Governments are set to agree to boost the global shipping sector’s emissions reduction targets, at talks in London this week.

After a week of behind closed door negotiations, the talks chair put together a draft strategy on Monday which includes improved emissions cut targets for 2030, 2040 and 2050.

The strategy aims for the sector to reach net zero either “by” or “around” 2050 and targets emissions cuts on 2008 levels of 20 percent by 2030 and 70 percent by 2040.

The document has yet to be approved, is subject to change and is less ambitious than some governments and environmental groups are calling for – but it’s a clear step up in ambition from the sector’s current goals.

In 2018, governments’ shipping negotiators agreed to cut emissions in half on 2008 levels by 2050 – despite concerns that the target was too ambitious from nations like Brazil, India, Saudi Arabia and Donald Trump’s USA.

On the other hand, campaigners called for full decarbonisation by 2050 and, as support has grown in the intervening years, now look likely to get their wish.

The draft strategy document commits shipping to reach net zero greenhouse gas emissions either “by 2050 at the latest” or “by or around 2050”.

That second, weaker target could include language around “different national circumstances”, which would give more leeway to developing countries.

In their speeches to the International Maritime Organisation (IMO) talks this week, the “2050 at the latest” goal was supported mainly by Pacific islands and developed countries.

The UK’s negotiator said 2050 should be “the absolute latest” and that the targets should be “in terms that can not be misunderstood”. IMO rules prohibit directly naming negotiators.

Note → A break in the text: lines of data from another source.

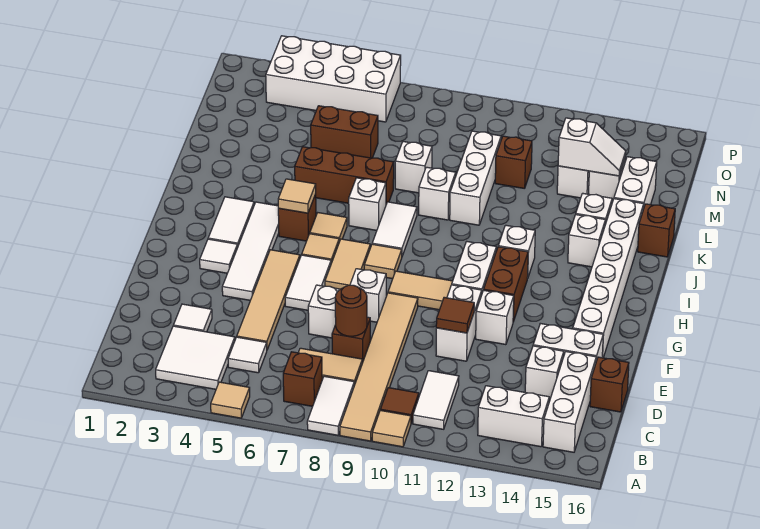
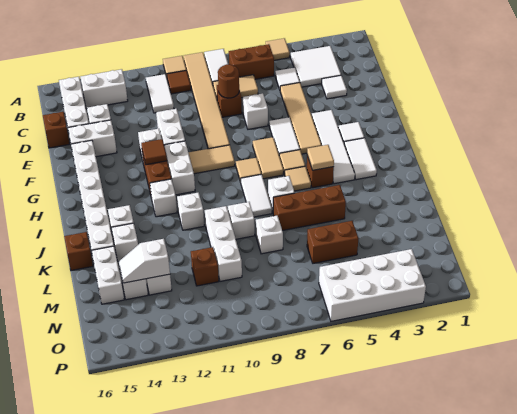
brown 1x1 brick [283,352,322,406] -> brown 1x2 brick [229,44,274,79]
brown 1x1 tile [436,297,474,333] -> brown 1x1 tile moved to [141,139,167,165]
white 1x1 brick [350,269,386,322] -> white 1x1 brick moved to [177,193,204,230]

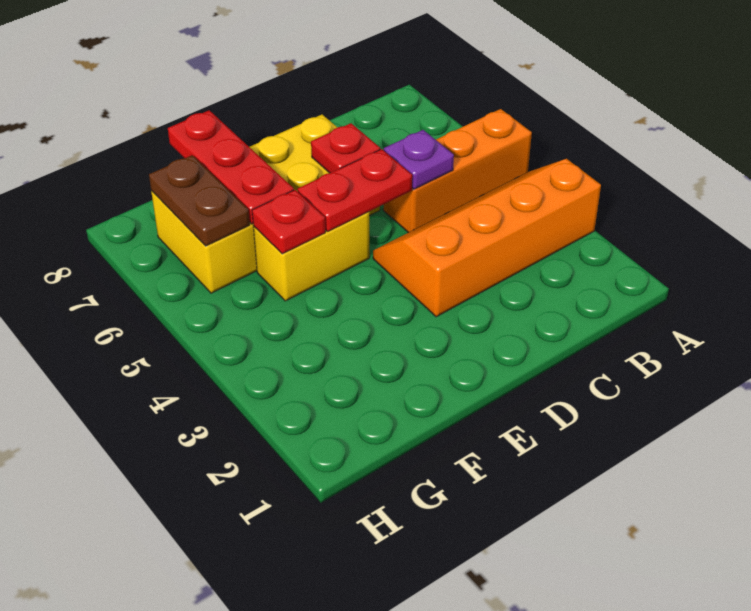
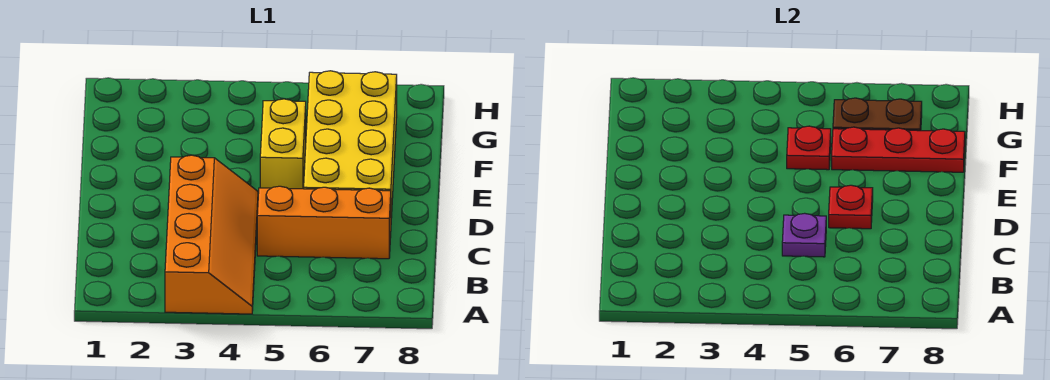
orange 1x3 brick [383,109,532,233] -> orange 1x3 brick turned to [257,186,391,259]
red 1x2 plate [297,149,412,231] -> none

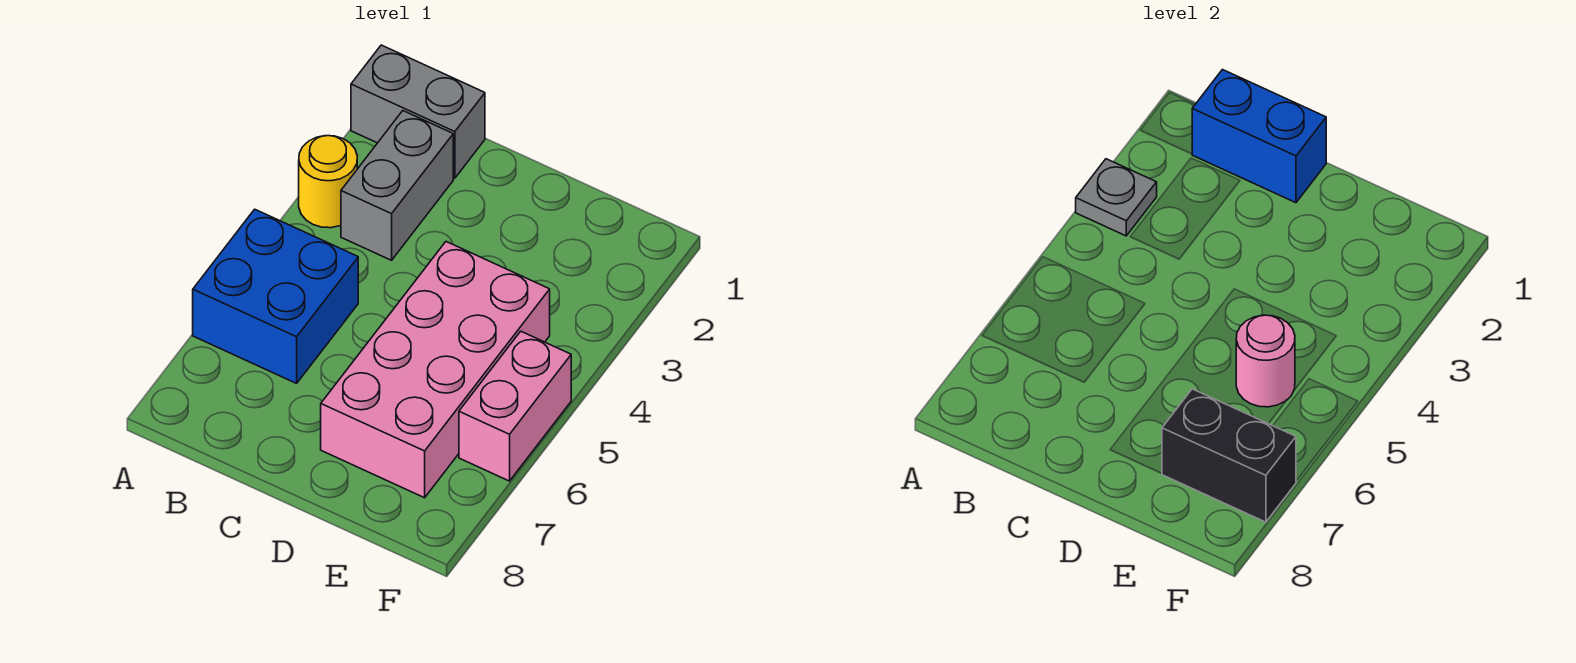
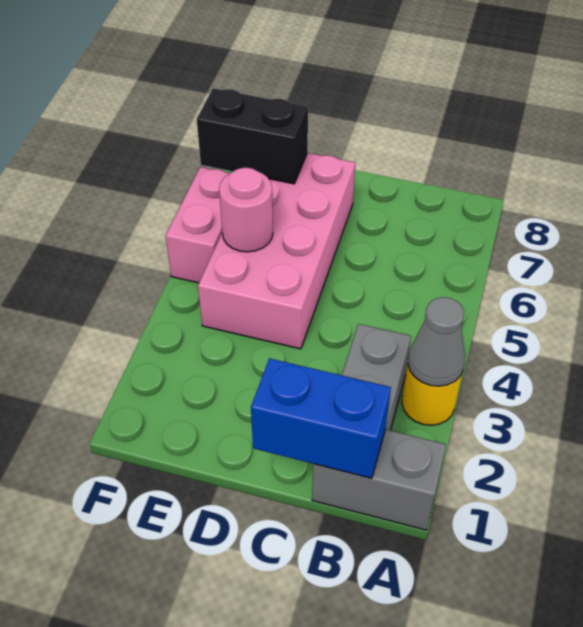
grey 1x1 plate [1076,159,1157,236] -> grey 1x1 cone [408,297,465,386]
blue 2x2 brick [193,209,358,383] -> none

On the other hand, several big developing countries like China, Indonesia and Saudi Arabia called for the weaker “around 2050” target and the inclusion of language about “different national circumstances”.

Saudi Arabia’s representative called for a “flexible and adaptable approach” while China’s said that shipping enabled economic growth which gave the world more money to spend battling climate change.

While supporting a 2050 net-zero goal, several negotiators echoed Costa Rica’s in saying that alone is “not enough” and that interim targets are necessary.

The sector currently has no 2030 or 2040 targets and its emissions are expected to keep rising, unless it changes its ways.

The draft strategy includes a emissions cut target of 20 percent for 2030 and 70 percent by 2040, on 2008 levels. These could be supplemented by an agreement to “striv[e] for” 25 percent and 75 percent respectively.

Both targets are less than what the European Union, USA, UK, Pacific islands and others were calling for and less than what the Science-Based Targets Initiative say is aligned with 1.5C of global warming.

Australia’s negotiator said they were “not ambitious enough” and “the world is watching – more than I’ve ever seen it watching”.

The Marshall Islands negotiator Albon Ishoda told journalists that “the science already told us” that “anything less than 36 percent by 2030 and 96 percent by 2050 will be detrimental” to limiting global warming to 1.5C and that will “have a devastating impact”.

But, sources involved in last week’s closed talks, said some countries like China, South Africa and Saudi Arabia didn’t want 2030 or 2040 targets at all.

The talks chair, Liberian diplomat Harry Conway, told Climate Home he would look for options that could gain consensus among nations.

Conway said he would “strive as much as possible to avoid votes” but member states can choose to call a vote, although they rarely do.

Vanuatu’s negotiator Ralph Regenvanu told a press briefing that they would think about calling a vote if a “minority group of countries” were going to stop a “high ambition outcome” against the will of an “overwhelming majority, and I mean like two-thirds”.

The draft deal contains a target to get “zero or near-zero” sources to represent 5 percent of the energy used by international shipping by 2030. This target could be strengthened by the words “at least” and “striving for 10 percent”.

Shipping is currently powered almost completely by fossil fuels. According to the International Energy Agency (IEA), “low-carbon fuels” represent near to 0 percent of shipping’s fuel.

Discussions on how to reduce emissions have proven more contentious, with several big emerging economies, led by Brazil, resisting a proposal to tax shipping emissions and use the money to clean up the sector.

All these targets will be debated by negotiators at the IMO’s marine environment protection committee until they come to a decision on Friday.
Asked if he thought the 2030 and 2040 targets would improve, Regenvanu told Climate Home he was “going to fight” for improved targets. “That’s what we’re here for, we’re here to lobby”, he said.